Advanced

ML Pipeline

Build end-to-end ML pipelines from data ingestion to production deployment with FastAPI, Docker, MLflow, and CI/CD.

End-to-End Pipeline Overview

  1. Data Ingestion

    Load data from databases, APIs, or files. Validate schema and data quality.

  2. Feature Engineering

    Create, transform, and select features. Build reusable feature pipelines.

  3. Model Training

    Train models with cross-validation. Track experiments with MLflow.

  4. Model Evaluation

    Compare models against baselines. Validate on held-out test set.

  5. Deployment

    Serve via REST API. Containerize with Docker.

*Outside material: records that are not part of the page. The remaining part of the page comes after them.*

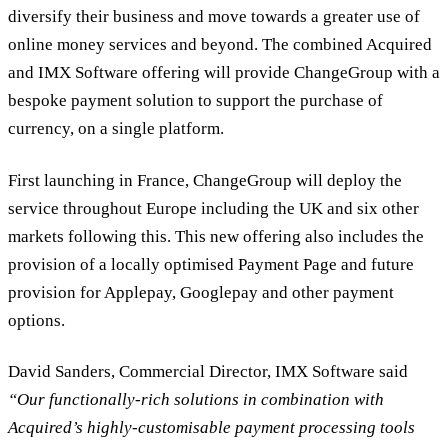
diversify their business and move towards a greater use of
online money services and beyond. The combined Acquired
and IMX Software offering will provide ChangeGroup with a
bespoke payment solution to support the purchase of
currency, on a single platform.
First launching in France, ChangeGroup will deploy the
service throughout Europe including the UK and six other
markets following this. This new offering also includes the
provision of a locally optimised Payment Page and future
provision for Applepay, Googlepay and other payment
options.
David Sanders, Commercial Director, IMX Software said
“Our functionally-rich solutions in combination with
Acquired’s highly-customisable payment processing tools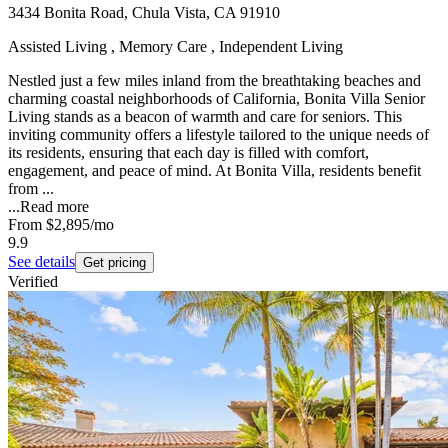
3434 Bonita Road, Chula Vista, CA 91910
Assisted Living , Memory Care , Independent Living
Nestled just a few miles inland from the breathtaking beaches and
charming coastal neighborhoods of California, Bonita Villa Senior
Living stands as a beacon of warmth and care for seniors. This
inviting community offers a lifestyle tailored to the unique needs of
its residents, ensuring that each day is filled with comfort,
engagement, and peace of mind. At Bonita Villa, residents benefit
from ...
...
Read more
From
$2,895
/mo
9.9
See details
Get pricing
Verified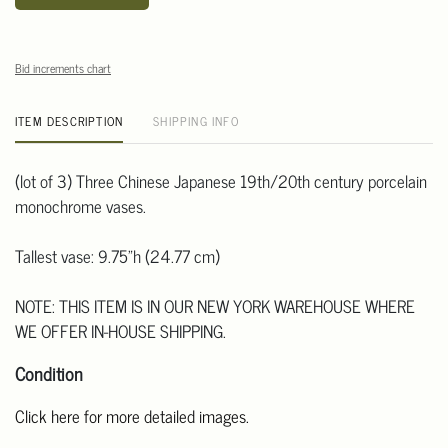
Bid increments chart
ITEM DESCRIPTION
SHIPPING INFO
(lot of 3) Three Chinese Japanese 19th/20th century porcelain
monochrome vases.
Tallest vase: 9.75"h (24.77 cm)
NOTE: THIS ITEM IS IN OUR NEW YORK WAREHOUSE WHERE
WE OFFER IN-HOUSE SHIPPING.
Condition
Click here for more detailed images.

Set up monitoring.

Feature Engineering Pipeline

Python
from sklearn.pipeline import Pipeline
from sklearn.compose import ColumnTransformer
from sklearn.preprocessing import StandardScaler, OneHotEncoder
from sklearn.impute import SimpleImputer

numeric_features = ["age", "salary", "experience"]
categorical_features = ["department", "education"]

preprocessor = ColumnTransformer([
    ("num", Pipeline([
        ("imputer", SimpleImputer(strategy="median")),
        ("scaler", StandardScaler())
    ]), numeric_features),
    ("cat", Pipeline([
        ("imputer", SimpleImputer(strategy="constant", fill_value="missing")),
        ("encoder", OneHotEncoder(handle_unknown="ignore"))
    ]), categorical_features)
])

full_pipeline = Pipeline([
    ("preprocessor", preprocessor),
    ("classifier", RandomForestClassifier())
])

Model Deployment with FastAPI

app.py
from fastapi import FastAPI
from pydantic import BaseModel
import joblib
import numpy as np

app = FastAPI()
model = joblib.load("model.joblib")

class PredictionRequest(BaseModel):
    features: list[float]

@app.post("/predict")
def predict(request: PredictionRequest):
    X = np.array(request.features).reshape(1, -1)
    prediction = model.predict(X)[0]
    probability = model.predict_proba(X)[0].tolist()
    return {"prediction": int(prediction), "probability": probability}

# Run: uvicorn app:app --reload

Docker Containerization

Dockerfile
FROM python:3.12-slim

WORKDIR /app
COPY requirements.txt .
RUN pip install --no-cache-dir -r requirements.txt

COPY . .
EXPOSE 8000
CMD ["uvicorn", "app:app", "--host", "0.0.0.0", "--port", "8000"]

MLflow Experiment Tracking

Python
import mlflow
import mlflow.sklearn

mlflow.set_experiment("my_classification_project")

with mlflow.start_run():
    # Log parameters
    mlflow.log_param("n_estimators", 100)
    mlflow.log_param("max_depth", 10)

    # Train model
    model.fit(X_train, y_train)
    y_pred = model.predict(X_test)

    # Log metrics
    mlflow.log_metric("accuracy", accuracy_score(y_test, y_pred))
    mlflow.log_metric("f1", f1_score(y_test, y_pred))

    # Log model
    mlflow.sklearn.log_model(model, "model")

# View UI: mlflow ui --port 5000

Production Monitoring

Models degrade over time. Monitor for data drift (input distribution changes), concept drift (relationship between inputs and outputs changes), and performance degradation. Set up alerts when metrics drop below thresholds and retrain regularly.